**Work instruction:**
Reproduce the full text below about the film Four Days in September word for word.

====== Text provided

- Original film poster
- Directed by: Bruno Barreto
- Written by: Leopoldo Serran
- Based on: O Que É Isso, Companheiro? by Fernando Gabeira
- Produced by: Lucy Barreto Luiz Carlos Barreto
- Starring: Alan Arkin; Pedro Cardoso; Fernanda Torres; Cláudia Abreu; Luiz Fernando Guimarães; Caroline Kava; Fisher Stevens;
- Cinematography: Félix Monti
- Edited by: Isabelle Rathery
- Music by: Stewart Copeland
- Production companies: Filmes do Equador Luiz Carlos Barreto Produções Cinematográficas
- Distributed by: RioFilme
- Release date: 19 April 1997;
- Running time: 110 minutes
- Country: Brazil
- Languages: Portuguese English
- Box office: R$1.8 million

= Four Days in September =

1997 film directed by Bruno Barreto

Four Days in September (O Que É Isso, Companheiro?) is a 1997 Brazilian thriller film directed by Bruno Barreto and produced by his parents Lucy and Luiz Carlos Barreto. It is a dramatized version of the 1969 kidnapping of the United States Ambassador to Brazil, Charles Burke Elbrick, by members of Revolutionary Movement 8th October (MR-8) and Ação Libertadora Nacional (ALN).

It was nominated as Best Foreign Language Film at the 70th Academy Awards.

==Background==
The film is "loosely based" on the 1979 memoir O Que É Isso, Companheiro? (in English: What Was That, Comrade?), written by politician Fernando Gabeira. In 1969, as a member of Revolutionary Movement 8th October (MR-8), a student guerrilla group, he participated in the abduction of the United States ambassador to Brazil, negotiating to gain release of leftist political prisoners. MR-8 was protesting the recent takeover of Brazil by a military government and seeking the release of political prisoners. But, the military further increased its repression of dissent, MR-8 and ALN members were tortured by the police, and democracy was not re-established in Brazil until 1985.

Gabeira later became a journalist and politician, elected as congressman from the Green Party.

============
====== Dataset content

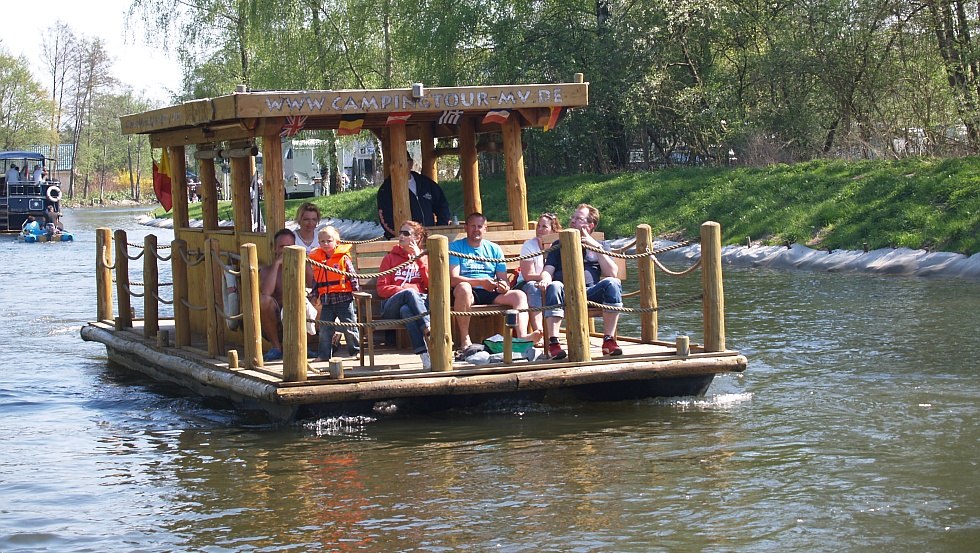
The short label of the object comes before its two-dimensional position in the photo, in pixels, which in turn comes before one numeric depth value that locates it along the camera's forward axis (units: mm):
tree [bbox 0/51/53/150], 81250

============
====== Dataset content

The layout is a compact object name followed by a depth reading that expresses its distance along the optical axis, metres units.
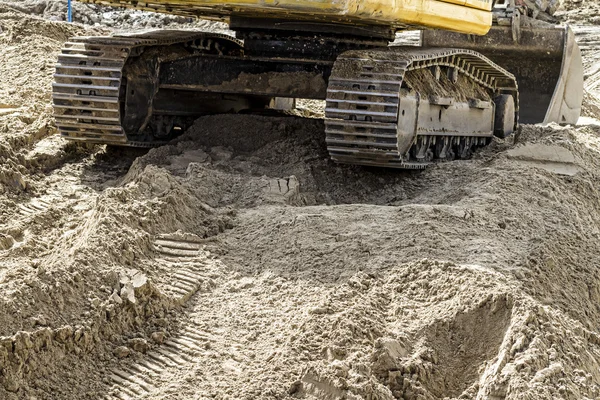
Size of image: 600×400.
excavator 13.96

============

**Finished exercise:**
- Original film poster
- Directed by: Bruno Barreto
- Written by: Leopoldo Serran
- Based on: O Que É Isso, Companheiro? by Fernando Gabeira
- Produced by: Lucy Barreto Luiz Carlos Barreto
- Starring: Alan Arkin; Pedro Cardoso; Fernanda Torres; Cláudia Abreu; Luiz Fernando Guimarães; Caroline Kava; Fisher Stevens;
- Cinematography: Félix Monti
- Edited by: Isabelle Rathery
- Music by: Stewart Copeland
- Production companies: Filmes do Equador Luiz Carlos Barreto Produções Cinematográficas
- Distributed by: RioFilme
- Release date: 19 April 1997;
- Running time: 110 minutes
- Country: Brazil
- Languages: Portuguese English
- Box office: R$1.8 million

= Four Days in September =

1997 film directed by Bruno Barreto

Four Days in September (O Que É Isso, Companheiro?) is a 1997 Brazilian thriller film directed by Bruno Barreto and produced by his parents Lucy and Luiz Carlos Barreto. It is a dramatized version of the 1969 kidnapping of the United States Ambassador to Brazil, Charles Burke Elbrick, by members of Revolutionary Movement 8th October (MR-8) and Ação Libertadora Nacional (ALN).

It was nominated as Best Foreign Language Film at the 70th Academy Awards.

==Background==
The film is "loosely based" on the 1979 memoir O Que É Isso, Companheiro? (in English: What Was That, Comrade?), written by politician Fernando Gabeira. In 1969, as a member of Revolutionary Movement 8th October (MR-8), a student guerrilla group, he participated in the abduction of the United States ambassador to Brazil, negotiating to gain release of leftist political prisoners. MR-8 was protesting the recent takeover of Brazil by a military government and seeking the release of political prisoners. But, the military further increased its repression of dissent, MR-8 and ALN members were tortured by the police, and democracy was not re-established in Brazil until 1985.

Gabeira later became a journalist and politician, elected as congressman from the Green Party.